Photograph by Margot Kingon

When she stumbled across it, she didn’t think much of it. A photograph with little useful information. A photograph with nothing apparent to say about family history. A black and white photograph of a man crouched in the waters of a stream, rocks visible below the surface in the foreground, a darkness on the opposite bank in the background. She tossed it aside, favoring images with faces to recognize, her grandmother, her grandfather, her mother, her father, her aunts, her uncles. That is to say, portraits she recognized as the family history that had brought her to where she was in life.

She made a selection of those images and tucked them into an envelope to bring with her to the hospice. She wanted to provoke memories from her father, as many as she could before he left. She wanted to carry forward as much of the family history as possible, for her children, her children’s children, her children’s children’s children. She wanted to be able to speak the web of stories to them down through the ages, adding her own, inspiring them to add their own as they moved through space over time.

She walked through the door to her dad’s room. His eyes opened to the distinctive sound of his daughter’s entry. There wasn’t anything exceptionally noticeable about the way she moved through doors, but when you’ve known someone all their lives, you become familiar with their nuances. You sense them in all manner of ways you are barely aware of.

A smile spread across his face as she walked up to the bed.

Good timing he said, just finished a nap.

How are you feeling? she asked.

Better now that you’re here. What’s that? he said, glancing towards the envelope clutched to her chest.

Some of your pictures dad. I thought we could look at them together and you could tell me about them.

More family inquisition? he said with a half smile.

He understood his daughter’s need to plumb the past and gather what she could about his-story, which was, of course, part of her-story. He didn’t mind these sessions, though he was growing more weary each day as his body moved towards reintegration, as he liked to think about it.

She pulled the pictures out and they went through them, Who’s this? she asked, or, Tell me more about Aunt J or Where was this taken? or, Why does mom look sad in this one?

After a while she could see her father was getting tired, so she tucked the pictures back into the envelope, turning pictures already viewed the opposite direction from the ones not viewed so she could remember where they were tomorrow. He closed his eyes and drifted off to sleep. She sat in the chair beside his bed and listened to him breathe for a while, then she dosed off too.
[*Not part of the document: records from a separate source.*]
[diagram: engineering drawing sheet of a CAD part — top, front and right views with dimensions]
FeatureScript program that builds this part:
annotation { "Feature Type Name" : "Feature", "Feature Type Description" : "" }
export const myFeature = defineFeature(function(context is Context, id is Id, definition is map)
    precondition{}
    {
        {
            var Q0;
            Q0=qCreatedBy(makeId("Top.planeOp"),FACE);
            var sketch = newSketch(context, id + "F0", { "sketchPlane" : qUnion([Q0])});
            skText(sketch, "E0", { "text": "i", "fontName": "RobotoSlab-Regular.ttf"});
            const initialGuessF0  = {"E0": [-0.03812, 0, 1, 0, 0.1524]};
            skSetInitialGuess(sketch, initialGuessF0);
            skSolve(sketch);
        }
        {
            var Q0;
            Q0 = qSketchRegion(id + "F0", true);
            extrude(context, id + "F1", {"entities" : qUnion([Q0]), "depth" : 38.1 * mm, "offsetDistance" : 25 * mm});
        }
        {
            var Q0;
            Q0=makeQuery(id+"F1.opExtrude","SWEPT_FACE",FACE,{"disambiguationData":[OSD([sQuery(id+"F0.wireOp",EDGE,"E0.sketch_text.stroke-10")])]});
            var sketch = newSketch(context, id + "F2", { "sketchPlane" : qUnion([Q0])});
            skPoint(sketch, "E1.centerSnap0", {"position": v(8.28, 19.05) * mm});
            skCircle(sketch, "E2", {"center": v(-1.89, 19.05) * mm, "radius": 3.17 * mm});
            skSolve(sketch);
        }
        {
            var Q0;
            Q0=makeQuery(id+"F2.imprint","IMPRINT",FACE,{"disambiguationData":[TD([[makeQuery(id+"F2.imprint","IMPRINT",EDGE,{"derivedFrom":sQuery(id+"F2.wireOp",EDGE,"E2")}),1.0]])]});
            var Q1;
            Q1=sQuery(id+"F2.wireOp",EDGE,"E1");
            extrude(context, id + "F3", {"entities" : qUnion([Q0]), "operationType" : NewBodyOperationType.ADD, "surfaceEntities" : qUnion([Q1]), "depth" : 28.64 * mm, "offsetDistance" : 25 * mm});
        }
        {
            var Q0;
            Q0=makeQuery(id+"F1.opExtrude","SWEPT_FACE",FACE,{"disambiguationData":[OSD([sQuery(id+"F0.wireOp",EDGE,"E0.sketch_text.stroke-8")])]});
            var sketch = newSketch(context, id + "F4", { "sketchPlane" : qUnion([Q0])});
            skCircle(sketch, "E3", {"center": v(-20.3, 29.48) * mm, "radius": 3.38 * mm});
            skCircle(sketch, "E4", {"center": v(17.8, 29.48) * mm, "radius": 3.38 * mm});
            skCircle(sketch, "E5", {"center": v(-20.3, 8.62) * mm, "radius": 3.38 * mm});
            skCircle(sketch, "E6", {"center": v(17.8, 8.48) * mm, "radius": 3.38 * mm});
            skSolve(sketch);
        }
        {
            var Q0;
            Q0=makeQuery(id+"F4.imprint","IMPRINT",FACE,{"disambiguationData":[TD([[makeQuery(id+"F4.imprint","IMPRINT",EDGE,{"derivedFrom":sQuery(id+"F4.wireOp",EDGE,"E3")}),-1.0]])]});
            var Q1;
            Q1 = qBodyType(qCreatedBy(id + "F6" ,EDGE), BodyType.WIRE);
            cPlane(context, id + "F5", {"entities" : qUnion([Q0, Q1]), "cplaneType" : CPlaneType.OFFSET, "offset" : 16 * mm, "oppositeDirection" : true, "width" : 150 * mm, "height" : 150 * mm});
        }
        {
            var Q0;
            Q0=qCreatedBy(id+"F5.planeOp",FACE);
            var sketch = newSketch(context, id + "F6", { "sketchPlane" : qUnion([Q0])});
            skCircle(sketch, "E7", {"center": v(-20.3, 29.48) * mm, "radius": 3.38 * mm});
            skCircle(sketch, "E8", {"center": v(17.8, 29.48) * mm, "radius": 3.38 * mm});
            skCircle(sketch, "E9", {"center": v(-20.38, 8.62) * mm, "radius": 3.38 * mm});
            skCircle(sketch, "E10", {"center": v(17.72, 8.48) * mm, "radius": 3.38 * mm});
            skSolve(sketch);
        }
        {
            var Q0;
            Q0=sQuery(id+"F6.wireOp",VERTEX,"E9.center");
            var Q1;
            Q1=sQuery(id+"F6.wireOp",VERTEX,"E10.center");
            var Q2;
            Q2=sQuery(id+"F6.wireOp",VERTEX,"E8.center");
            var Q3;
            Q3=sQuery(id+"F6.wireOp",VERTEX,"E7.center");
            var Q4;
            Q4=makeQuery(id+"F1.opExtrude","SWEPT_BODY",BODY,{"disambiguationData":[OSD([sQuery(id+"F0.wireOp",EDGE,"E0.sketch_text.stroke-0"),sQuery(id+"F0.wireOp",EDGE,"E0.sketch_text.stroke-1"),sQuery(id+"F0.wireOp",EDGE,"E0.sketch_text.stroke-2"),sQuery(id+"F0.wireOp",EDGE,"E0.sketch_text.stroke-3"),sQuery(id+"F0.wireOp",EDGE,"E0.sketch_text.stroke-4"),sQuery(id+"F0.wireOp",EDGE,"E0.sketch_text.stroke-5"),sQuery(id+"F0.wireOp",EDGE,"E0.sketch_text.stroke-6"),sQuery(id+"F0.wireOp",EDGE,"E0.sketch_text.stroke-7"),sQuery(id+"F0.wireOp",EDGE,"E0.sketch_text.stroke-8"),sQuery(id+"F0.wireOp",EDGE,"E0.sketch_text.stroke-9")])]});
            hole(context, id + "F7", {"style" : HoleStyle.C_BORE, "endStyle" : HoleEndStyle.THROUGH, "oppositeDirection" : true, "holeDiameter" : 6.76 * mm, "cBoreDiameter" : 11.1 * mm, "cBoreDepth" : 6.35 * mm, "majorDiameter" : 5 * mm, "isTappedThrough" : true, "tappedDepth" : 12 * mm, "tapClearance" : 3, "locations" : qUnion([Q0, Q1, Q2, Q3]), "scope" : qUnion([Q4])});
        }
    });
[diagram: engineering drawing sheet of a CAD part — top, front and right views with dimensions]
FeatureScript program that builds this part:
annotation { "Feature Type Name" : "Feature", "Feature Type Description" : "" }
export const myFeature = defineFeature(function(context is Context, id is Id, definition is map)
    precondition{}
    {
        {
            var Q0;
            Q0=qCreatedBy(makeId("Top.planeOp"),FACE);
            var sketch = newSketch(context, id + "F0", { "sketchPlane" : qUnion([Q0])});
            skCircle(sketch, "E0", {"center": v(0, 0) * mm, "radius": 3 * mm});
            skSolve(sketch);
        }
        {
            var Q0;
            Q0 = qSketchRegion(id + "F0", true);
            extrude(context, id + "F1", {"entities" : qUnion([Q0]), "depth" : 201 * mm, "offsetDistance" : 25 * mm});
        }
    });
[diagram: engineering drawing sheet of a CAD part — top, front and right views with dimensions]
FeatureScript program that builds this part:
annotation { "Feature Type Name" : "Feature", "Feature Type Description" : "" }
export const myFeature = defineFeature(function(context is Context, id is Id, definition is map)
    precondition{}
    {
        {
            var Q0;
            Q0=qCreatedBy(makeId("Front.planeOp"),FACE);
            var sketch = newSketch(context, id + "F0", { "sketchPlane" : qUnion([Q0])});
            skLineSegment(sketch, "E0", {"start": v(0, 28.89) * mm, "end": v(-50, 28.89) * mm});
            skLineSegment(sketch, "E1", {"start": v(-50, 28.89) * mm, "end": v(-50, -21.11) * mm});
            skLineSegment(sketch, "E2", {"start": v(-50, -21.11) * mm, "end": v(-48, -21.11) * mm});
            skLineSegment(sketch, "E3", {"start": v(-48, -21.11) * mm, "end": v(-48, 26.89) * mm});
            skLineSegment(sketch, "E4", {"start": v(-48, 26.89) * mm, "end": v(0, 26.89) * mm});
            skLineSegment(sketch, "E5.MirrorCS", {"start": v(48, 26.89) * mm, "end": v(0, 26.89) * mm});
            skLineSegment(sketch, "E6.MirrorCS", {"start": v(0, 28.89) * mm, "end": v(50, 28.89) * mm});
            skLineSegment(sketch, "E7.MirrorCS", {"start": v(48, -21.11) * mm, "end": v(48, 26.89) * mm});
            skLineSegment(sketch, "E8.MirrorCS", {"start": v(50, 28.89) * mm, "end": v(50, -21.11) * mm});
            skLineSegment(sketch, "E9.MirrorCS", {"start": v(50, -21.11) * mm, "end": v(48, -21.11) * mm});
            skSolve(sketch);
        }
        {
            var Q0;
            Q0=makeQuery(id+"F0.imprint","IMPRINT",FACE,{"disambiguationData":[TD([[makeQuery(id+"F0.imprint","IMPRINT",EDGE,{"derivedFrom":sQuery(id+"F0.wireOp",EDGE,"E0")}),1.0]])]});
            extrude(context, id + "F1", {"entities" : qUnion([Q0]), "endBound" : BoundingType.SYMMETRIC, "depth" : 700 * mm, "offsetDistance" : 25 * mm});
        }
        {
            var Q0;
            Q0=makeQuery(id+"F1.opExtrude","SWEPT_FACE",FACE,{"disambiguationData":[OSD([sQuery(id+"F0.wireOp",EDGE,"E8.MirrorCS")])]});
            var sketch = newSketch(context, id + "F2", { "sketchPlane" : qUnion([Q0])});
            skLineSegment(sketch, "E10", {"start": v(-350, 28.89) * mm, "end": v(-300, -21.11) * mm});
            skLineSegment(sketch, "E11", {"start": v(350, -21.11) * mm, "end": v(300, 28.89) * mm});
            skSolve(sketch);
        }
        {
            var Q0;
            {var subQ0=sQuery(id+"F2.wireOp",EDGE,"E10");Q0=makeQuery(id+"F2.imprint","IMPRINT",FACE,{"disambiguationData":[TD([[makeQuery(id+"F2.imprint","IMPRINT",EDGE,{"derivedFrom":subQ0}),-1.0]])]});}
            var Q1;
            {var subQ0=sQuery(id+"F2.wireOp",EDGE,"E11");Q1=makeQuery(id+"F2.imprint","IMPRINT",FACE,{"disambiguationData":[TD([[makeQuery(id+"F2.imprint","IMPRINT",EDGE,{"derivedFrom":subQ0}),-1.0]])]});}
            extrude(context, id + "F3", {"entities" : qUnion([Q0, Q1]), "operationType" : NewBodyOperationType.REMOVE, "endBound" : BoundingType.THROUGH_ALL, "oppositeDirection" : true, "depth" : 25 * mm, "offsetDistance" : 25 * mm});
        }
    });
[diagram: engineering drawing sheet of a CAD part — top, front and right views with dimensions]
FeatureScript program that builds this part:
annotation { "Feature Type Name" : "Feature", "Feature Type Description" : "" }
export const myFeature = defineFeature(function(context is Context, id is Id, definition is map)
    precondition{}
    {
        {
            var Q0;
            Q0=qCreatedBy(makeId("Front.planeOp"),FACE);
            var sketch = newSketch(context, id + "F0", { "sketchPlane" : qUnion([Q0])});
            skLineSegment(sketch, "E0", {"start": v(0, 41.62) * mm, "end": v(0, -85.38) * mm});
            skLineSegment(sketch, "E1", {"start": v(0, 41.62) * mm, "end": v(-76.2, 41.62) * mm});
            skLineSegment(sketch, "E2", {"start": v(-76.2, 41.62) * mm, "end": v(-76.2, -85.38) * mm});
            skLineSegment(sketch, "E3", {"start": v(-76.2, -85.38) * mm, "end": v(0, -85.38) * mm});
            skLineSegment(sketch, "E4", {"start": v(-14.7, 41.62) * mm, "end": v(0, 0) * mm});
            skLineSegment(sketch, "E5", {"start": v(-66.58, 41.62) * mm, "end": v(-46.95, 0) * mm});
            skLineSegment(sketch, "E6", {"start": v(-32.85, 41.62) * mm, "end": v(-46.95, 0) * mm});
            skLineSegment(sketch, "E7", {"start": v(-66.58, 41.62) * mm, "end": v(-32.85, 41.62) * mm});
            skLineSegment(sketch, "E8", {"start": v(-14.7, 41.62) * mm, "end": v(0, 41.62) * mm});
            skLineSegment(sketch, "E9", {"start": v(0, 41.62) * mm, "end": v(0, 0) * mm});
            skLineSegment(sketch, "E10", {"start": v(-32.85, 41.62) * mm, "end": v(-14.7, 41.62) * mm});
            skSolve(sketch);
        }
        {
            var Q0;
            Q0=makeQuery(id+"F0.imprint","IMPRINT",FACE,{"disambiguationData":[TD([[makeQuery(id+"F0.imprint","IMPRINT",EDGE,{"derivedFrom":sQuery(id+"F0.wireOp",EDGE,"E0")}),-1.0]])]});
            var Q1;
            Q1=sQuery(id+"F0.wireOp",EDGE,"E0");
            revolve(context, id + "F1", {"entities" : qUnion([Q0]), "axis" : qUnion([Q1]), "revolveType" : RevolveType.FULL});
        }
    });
When she woke his eyes were focused on her. They smiled at one another.

Glancing at her watch she said I better go, gotta feed the dogs and Mark, Same time tomorrow?

I’ll be here.

Promise?

Promise!

She knew he would keep his promise if he could. She knew the hospice would call her if it looked like he wouldn’t.

When she got home Mark was waiting, dogs fed, diner ready. A Persian shrimp dish with basmati rice and bitter greens salad. She poured herself a glass of wine.

How’s your dad? he asked.

Good, we had a nice chat. I brought some of his pictures and we went through them. It was nice to hear his stories. I know most of them, but there is always something new.

How was your day? she asked.

Work is work, he said.

She considered his reply for a moment.

Thank you, she said.

For what? he asked.

For working, for being here, for giving me time with my dad.

Nothing you wouldn’t do for me, he said.

Days continued to pass. Her visits with her father became less conversational and more quiet communion as his energy flagged. His “reintegration” would be soon. She spent more of each day by his side, wanting to be sure he wasn’t alone, that she didn’t miss the final goodbye.

She came home briefly for a change of clothes. For some reason, she felt compelled to have another look through his photographs and the odd one, the ambiguous one, came to the top again, it posed so many questions. Why did he hold on to a photograph that seemed to have so little to say directly about how things were? She decided to bring it back with her. He spent little time awake or coherent at this point, but if he became lucid she thought she would ask about it. And there was a lucid moment. When it came, she raised the photograph up.

Can you tell me about this one? she asked.

His face came alive in a way she could only describe as beatific. The expression then faded away without a word uttered. Breath stopped shortly after. She would never know what the photograph meant to him. She would never forget his radiant smile.

She framed the photograph and hung it on her wall. It gave her peace to look at it and remember her father’s radiant smile.

Time continued to pass. She too grew old and frail. Her son visited often as she moved towards her reintegration. One day he asked her about the photograph on the wall, which seemed so ambiguous, about so little. A smile spread across her face, she told him about her father’s final moments, his radiant smile.

When she reintegrated, he brought the photograph home with him and hung it on the wall. It reminded him of her beautiful smile. He imagined the crouched figure of the man in the water as the cumulative spirits of all his ancestors. It gave him peace whenever he needed it.